The Outline, simply, is what I envision as the parameters of a fully strong, adult male, 41 years old. In the area OUTSIDE OF this outline I envision all my memories, strewn about, floating around in the space around me, available to me, but NOT inside The Outline. Not yet. The memories are ALL there, every single one of them—happy, traumatic, silly, horrifying, innocuous, shameful, stupid, lame, insane, ebulliant, serene, melancholy, wistful, “invented”—but they are now all there in equal portions, nothing hidden away or stashed, nothing “conveniently forgotten”, nothing elaborated, with the same amount of light shining on all of them for me to inspect, take a good measure of before “The Outline of the Fully Strong 41-year-old Male” decides how to put everything back inside of The Outline and how to prioritize and embrace these familiar or forgotten memories. They all need to go back in there, even the ones I don’t like, but The Outline of the Fully Strong 41-year-old Adult Male will be overseeing this whole reconstruction, and no one else can have a say. The Outline will make every hard decision, down to every nuance.
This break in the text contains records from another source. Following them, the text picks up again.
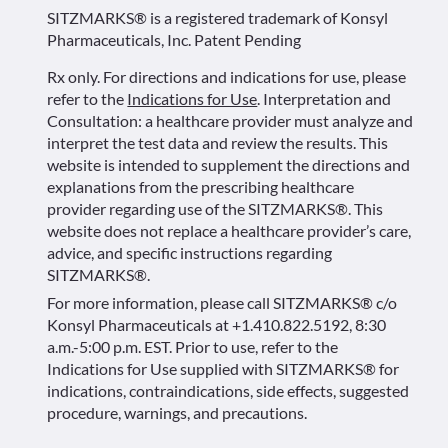
SITZMARKS® is a registered trademark of Konsyl
Pharmaceuticals, Inc. Patent Pending
Rx only. For directions and indications for use, please
refer to the
Indications for Use
. Interpretation and
Consultation: a healthcare provider must analyze and
interpret the test data and review the results. This
website is intended to supplement the directions and
explanations from the prescribing healthcare
provider regarding use of the SITZMARKS®. This
website does not replace a healthcare provider’s care,
advice, and specific instructions regarding
SITZMARKS®.
For more information, please call SITZMARKS® c/o
Konsyl Pharmaceuticals at +1.410.822.5192, 8:30
a.m.-5:00 p.m. EST. Prior to use, refer to the
Indications for Use supplied with SITZMARKS® for
indications, contraindications, side effects, suggested
procedure, warnings, and precautions.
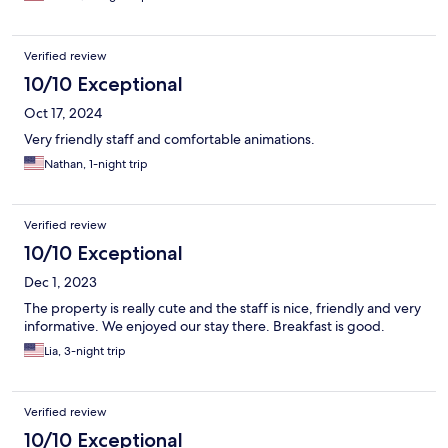
Verified review
10/10 Exceptional
Oct 17, 2024
Very friendly staff and comfortable animations.
Nathan, 1-night trip
Verified review
10/10 Exceptional
Dec 1, 2023
The property is really cute and the staff is nice, friendly and very
informative. We enjoyed our stay there. Breakfast is good.
Lia, 3-night trip
Verified review
10/10 Exceptional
As I write this, I know that is the only thing I can say I know about myself for certain as I embark on the second half of my life, the half that doesn’t have the tumor stuck in the middle of my brain. This is the one and only thing I now know about me. I know outside of myself I have people protecting me, allowing me to do this, but that is something that is not inside The Outline. I will have to put all the memories back, but I will do it in only the way I choose, and it will be done in my own time, with no concept of an end point. And I promise to do everything in writing, right here on my daily blog I have aptly titled Husband Amused.

So I guess it is two things I know for sure about myself: 1) the above, and 2) I got the title right.